§ **To do**
Give a faithful, exact copy of all entries, minus the images.

§ **Provided data**
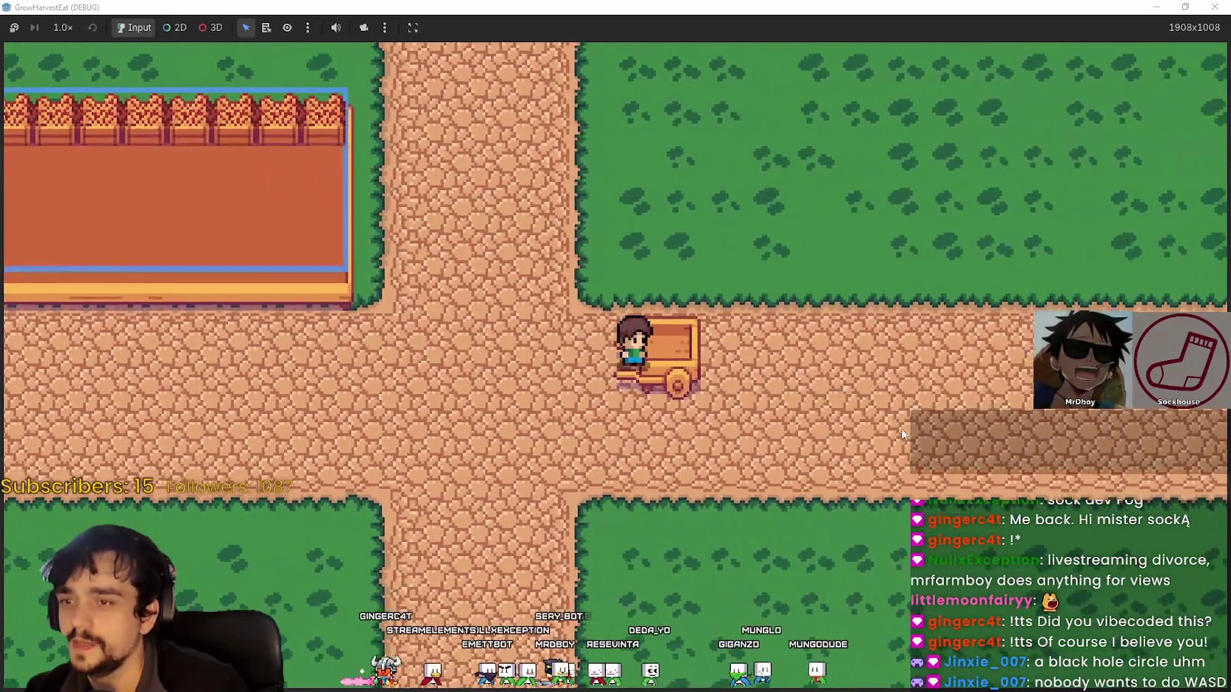
key(e)
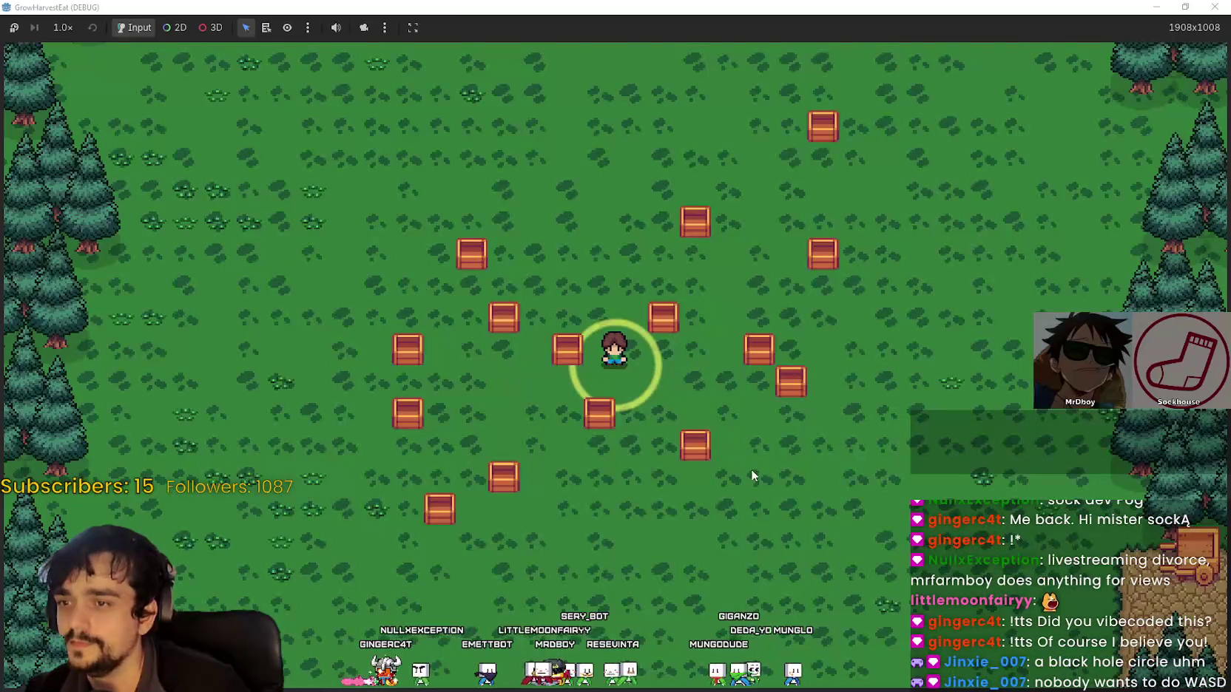
key(w)
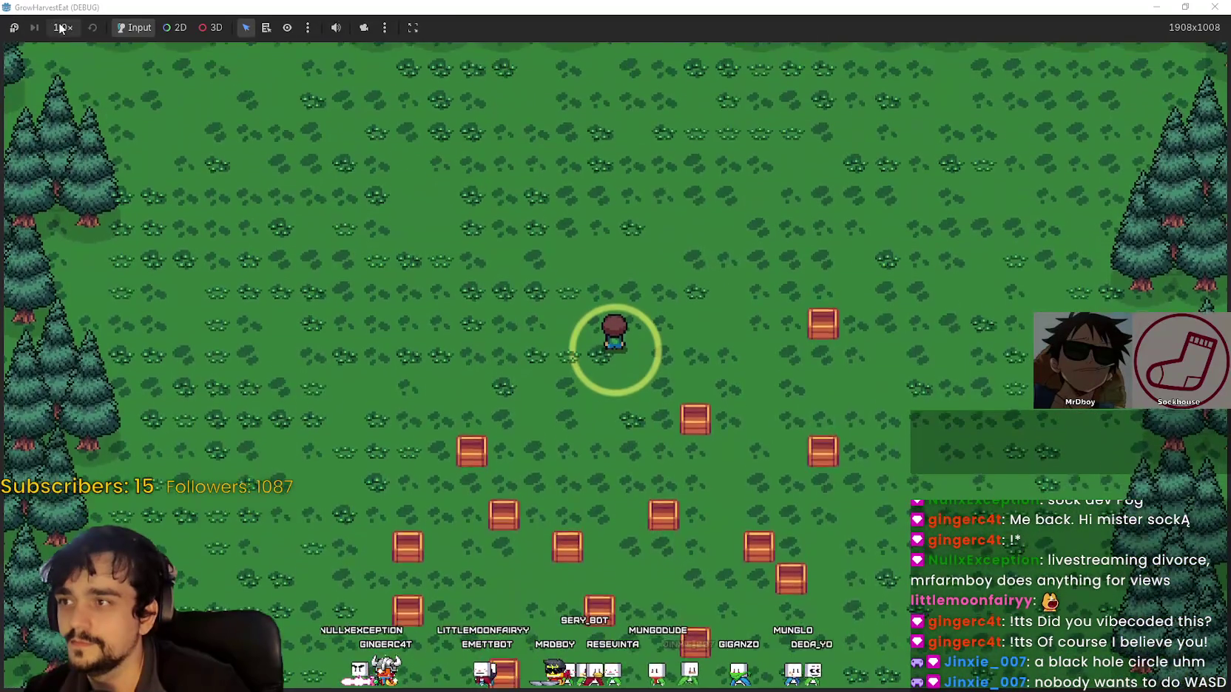
Fast-forward the game at 16.0× until wheat grows, then return to 1.0× speed
click(63, 27)
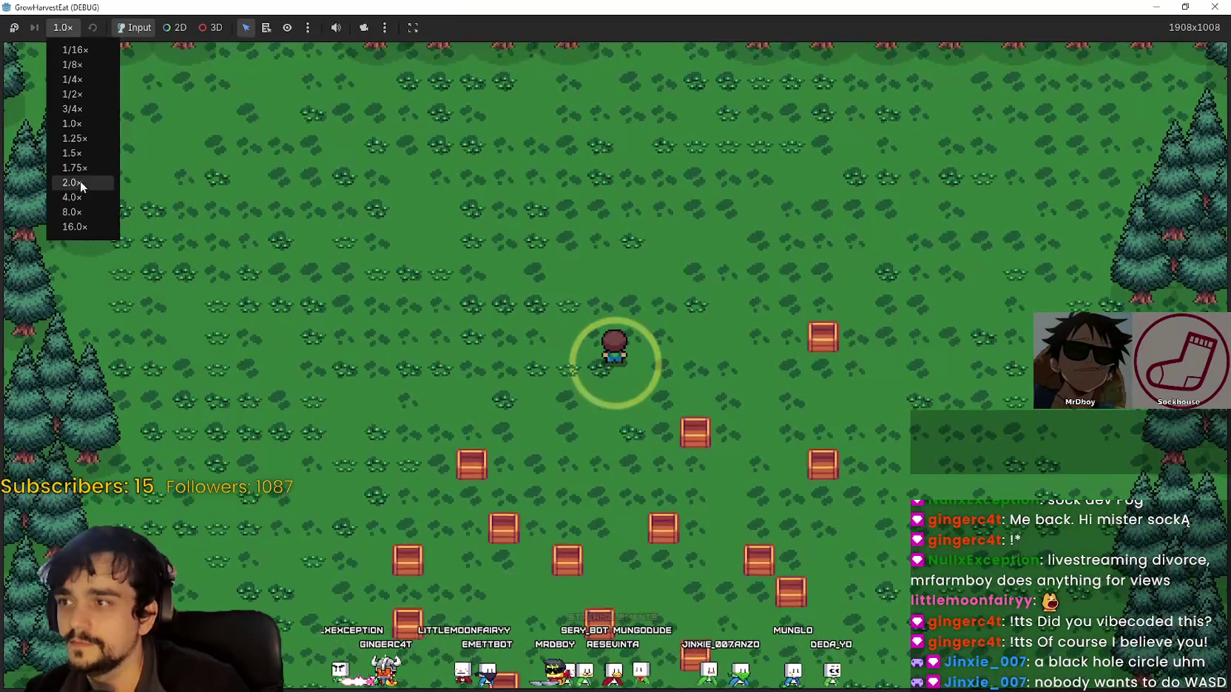
click(67, 227)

§ **Task solution**
key(e)
key(w)
Fast-forward the game at 16.0× until wheat grows, then return to 1.0× speed
click(63, 27)
click(67, 227)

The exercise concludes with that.